__JOBS__.
1. In the poetry book review, into how many parts is the book divided?
2. Write a continuation of the poetry book review, starting after its last sentence.

## Start PASSAGE TO READ

Better Than The Best American Poetry
Dave Newman
Roadside Press
Reviewed by Aleathia Drehmer
This morning I read Dave Newman’s “Better Than The Best American Poetry” from Roadside Press. I am not sure that I had ever read his work before. He and I write very differently so maybe our work would not cross each other in many zines. His work feels like a life I used to have when I was broke and hungry wandering the streets of Seattle or Atlanta. When poetry was often my only meal of the day other than what could be scrounged from the food bank or given to me by a friend. There is something about watching yourself and others in the darkest places.
This book is sectioned off into seven parts and the first part was not my cup of tea, but part 2 started to move things along with poems about the working man and country.
“How practical poetry is in the hands of a machinist/ how you can still build/ your life around poetry/ when it’s made by people who make things we need.”-—Wilmerding, Pennsylvania, Thinking of Fred Voss
I found some of my own life in this poem. My mother spent much of her life working in factories making tube televisions or rewiring subway cars, with things like waitressing and gas station attendant mixed in. She didn’t have much, but she was a hard worker. I think as writers, as people who notice other people, we have all had this character in our lives so this makes the poem relatable.

## End PASSAGE TO READ
## Start DATASET EXTRACT

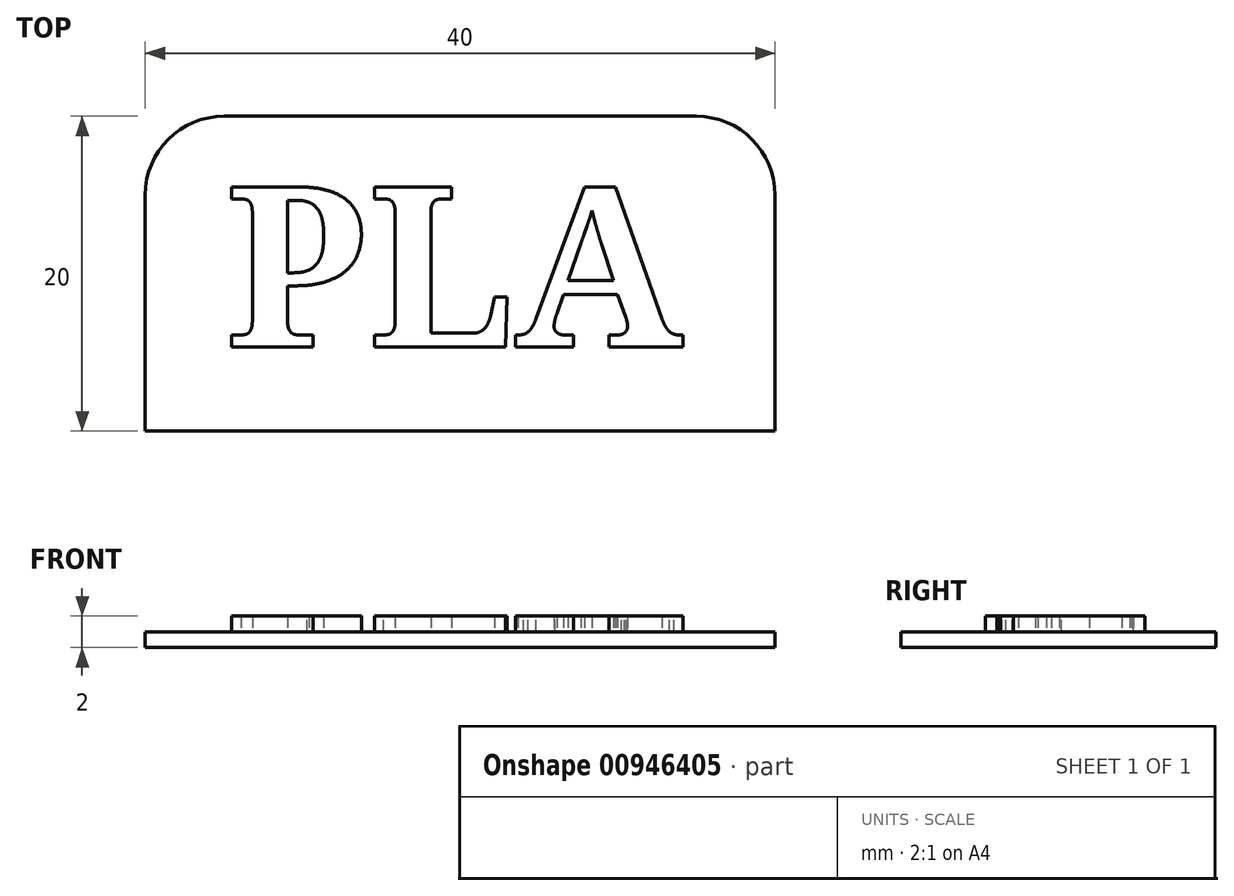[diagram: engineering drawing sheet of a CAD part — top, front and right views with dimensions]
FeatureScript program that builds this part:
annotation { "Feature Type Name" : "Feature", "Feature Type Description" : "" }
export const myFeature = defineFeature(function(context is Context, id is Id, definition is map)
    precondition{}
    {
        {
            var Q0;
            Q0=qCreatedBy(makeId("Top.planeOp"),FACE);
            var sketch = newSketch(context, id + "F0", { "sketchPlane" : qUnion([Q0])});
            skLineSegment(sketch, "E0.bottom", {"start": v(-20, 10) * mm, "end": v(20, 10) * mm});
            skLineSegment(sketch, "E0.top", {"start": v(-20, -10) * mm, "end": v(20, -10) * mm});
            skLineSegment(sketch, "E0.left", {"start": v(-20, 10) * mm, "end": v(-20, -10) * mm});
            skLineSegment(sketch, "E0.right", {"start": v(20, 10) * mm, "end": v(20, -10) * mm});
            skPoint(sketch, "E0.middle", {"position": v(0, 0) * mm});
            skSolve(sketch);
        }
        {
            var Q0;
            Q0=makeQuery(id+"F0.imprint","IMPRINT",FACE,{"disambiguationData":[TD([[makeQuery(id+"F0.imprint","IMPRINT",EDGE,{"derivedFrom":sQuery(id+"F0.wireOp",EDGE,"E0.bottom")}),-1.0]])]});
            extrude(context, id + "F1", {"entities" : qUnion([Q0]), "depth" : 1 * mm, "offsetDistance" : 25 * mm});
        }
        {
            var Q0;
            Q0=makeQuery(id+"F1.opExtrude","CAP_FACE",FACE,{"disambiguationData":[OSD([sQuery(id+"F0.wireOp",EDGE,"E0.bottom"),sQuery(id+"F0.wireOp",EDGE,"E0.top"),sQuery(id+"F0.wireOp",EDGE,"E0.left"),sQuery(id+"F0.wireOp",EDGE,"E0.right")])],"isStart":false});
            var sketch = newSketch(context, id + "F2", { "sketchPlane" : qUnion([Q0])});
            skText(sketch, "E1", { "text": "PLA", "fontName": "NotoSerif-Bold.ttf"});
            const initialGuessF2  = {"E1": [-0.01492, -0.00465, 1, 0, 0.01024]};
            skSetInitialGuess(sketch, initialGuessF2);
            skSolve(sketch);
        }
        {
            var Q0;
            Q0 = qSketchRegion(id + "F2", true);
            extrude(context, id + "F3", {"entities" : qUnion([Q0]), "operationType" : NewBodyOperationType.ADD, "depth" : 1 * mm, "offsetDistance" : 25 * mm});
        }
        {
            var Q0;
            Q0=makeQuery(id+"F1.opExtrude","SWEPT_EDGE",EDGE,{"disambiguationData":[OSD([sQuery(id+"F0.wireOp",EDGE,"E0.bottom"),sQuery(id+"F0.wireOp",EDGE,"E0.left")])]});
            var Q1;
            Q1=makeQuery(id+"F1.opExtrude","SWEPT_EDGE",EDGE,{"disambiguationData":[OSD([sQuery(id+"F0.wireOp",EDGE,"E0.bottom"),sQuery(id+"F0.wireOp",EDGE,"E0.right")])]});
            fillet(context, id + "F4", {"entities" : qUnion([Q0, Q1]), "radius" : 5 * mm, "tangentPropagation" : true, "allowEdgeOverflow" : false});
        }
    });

## End DATASET EXTRACT

__ANSWER SET__.
1. Seven parts.

2.
“Now that I had less/ I believed I’d be able to do more.” —The Economy
This line struck me as that false hope we have when we are young that even with nothing we can become something. Isn’t that the motto of America really? It isn’t true though because those patterns are hard to break and to truly pull yourself up from nothing, you have to give away large parts of yourself, of who you really are.
“The destination/of America was still unknown.” —Etheridge Knight
Though Knight was a poet of the 60s, the political climate today feels much like it must have then. America is supposed to be this land of freedoms and opportunity, but we all know that hasn’t always been the case for everyone. It is an illusion. Newman sums this up in a line because America still doesn’t know where it’s going or how she will get there.
Part 3
This section of the book feels much like an ode to poets Newman has loved or those who have influenced his own work, and quite possibly the disillusionment of who they are in real life. As writers, we have lofty ideals about those who made indelible marks on our own careers. We often forget that they are just as human as we are with flaws and scars. It is important to remember that they aren’t untouchable.
“I ate stress like candy, and dreamed poetry was a house I’d build and/ that house would be made of enough money to allow me to create art/ but I knew it was bullshit.”—A Letter to Amazing (Joan Jobe Smith)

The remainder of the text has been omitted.